Scorning such vulgarities as paint and pitch, it seeks the exotic, the outré—amazing stickinesses, bewildering viscosities, undreamed of goos.

Although delighting in intricacy of design and delicate nuances of shading, it prefers durability to all other qualities. Some of its antiques—particularly a brownish white one, resembling an octopus, over the front pocket—have stood the test of time and clothes brushes.

On three occasions this remarkable collection has been almost entirely destroyed by benzine, but each time the principal specimens have survived intact. These cleanings divide the history of the suit into four epochs.

Spots of the fourth (or present) epoch are of small consequence; spots of the third and second epochs are more interesting; while spots which antedate the first great deluge are quite rare. Among these last are the octopus and other gems of the collection.

Once, when I had become exceedingly irked at having to go about clad in pseudo-tapestry, I handed the suit over to a desperado of a ladies' and gents' tailor—a man who had the reputation of being capable of getting anything out of anything or anybody—and besought him to raze the frescoes.

He attacked them after the manner customary to cleaners; that is to say, he drove out the spots with smells. Only, he used smells that were nothing short of brutal. The rout was complete.

When he brought the suit to my room on Saturday night, I could hardly believe my eyes. Being forced, however, to believe my nose, I hastily opened the window. I could understand why the spots had departed. I even felt sorry for them.

Not daring to put the suit away, for fear of contaminating the rest of my apparel, I hung it over the back of a chair by the window.

But the incoming breeze, instead of carrying the aroma away, wafted it directly toward me. It was certainly strong. It fairly assaulted the nostrils. One good whiff of that vicious chemical was almost enough to make you dizzy.

It treated me as if I were a spot.

I picked up a book and tried to read, but could not concentrate my attention.

The spot-destroyer was continually interrupting. My head was spinning so that I could hardly see.

I realized that the life of a spot was not a happy one.

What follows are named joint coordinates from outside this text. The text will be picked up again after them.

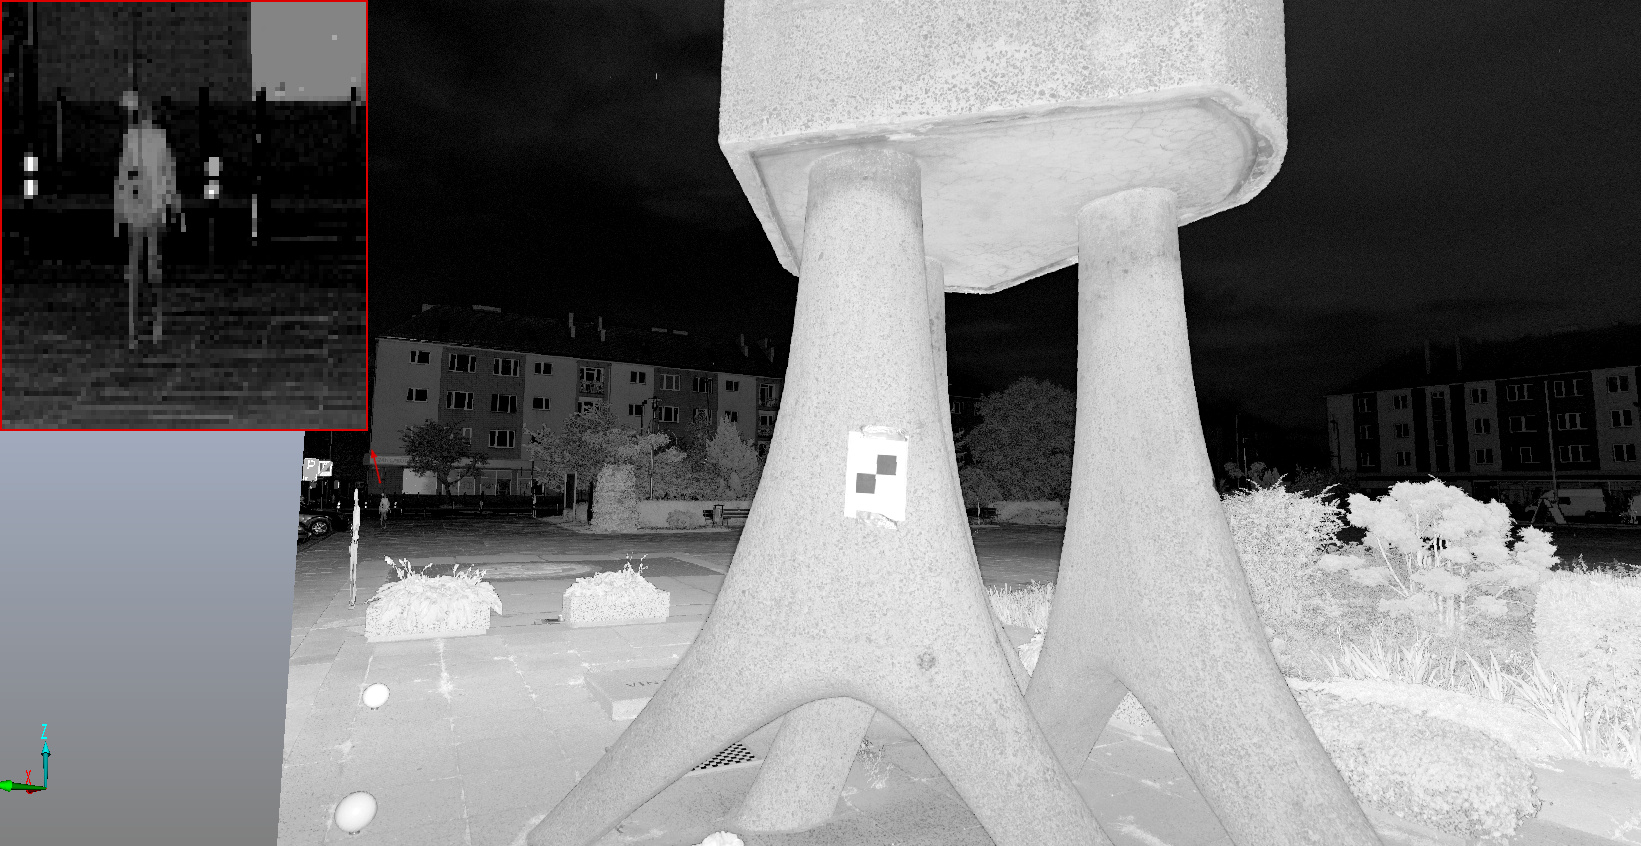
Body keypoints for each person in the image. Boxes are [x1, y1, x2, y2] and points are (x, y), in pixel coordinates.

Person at [113, 90, 182, 350]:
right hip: (141, 206)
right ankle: (140, 326)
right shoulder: (133, 137)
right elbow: (124, 174)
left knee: (148, 266)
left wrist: (172, 203)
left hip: (150, 207)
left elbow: (167, 173)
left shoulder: (154, 138)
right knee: (139, 267)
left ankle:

Thinking that smoking might help, I was about to light a cigarette when I remembered reading in the papers of people who struck matches in fume-filled rooms and then were blown blocks and blocks without knowing what hit them. So I gave that up, and sat a while dejected.

Then another scary thought came into my mind. What if I should be asphyxiated? I pictured myself being found dead in bed, having been extinct for hours and hours, and the mournfulness of it broke me all up.

Overcome with emotion and spot-destroyer, I gathered a few things into a suitcase and went out to spend the night at a hotel.

When I returned to my room on the following evening the aroma had gone, and the rays of the setting sun, illuminating the old blue suit as it hung there on the back of the chair, showed me a host of familiar faces—particularly that of an especially offensive brownish-white octopus over the pocket. They had come back every one; not a design was missing.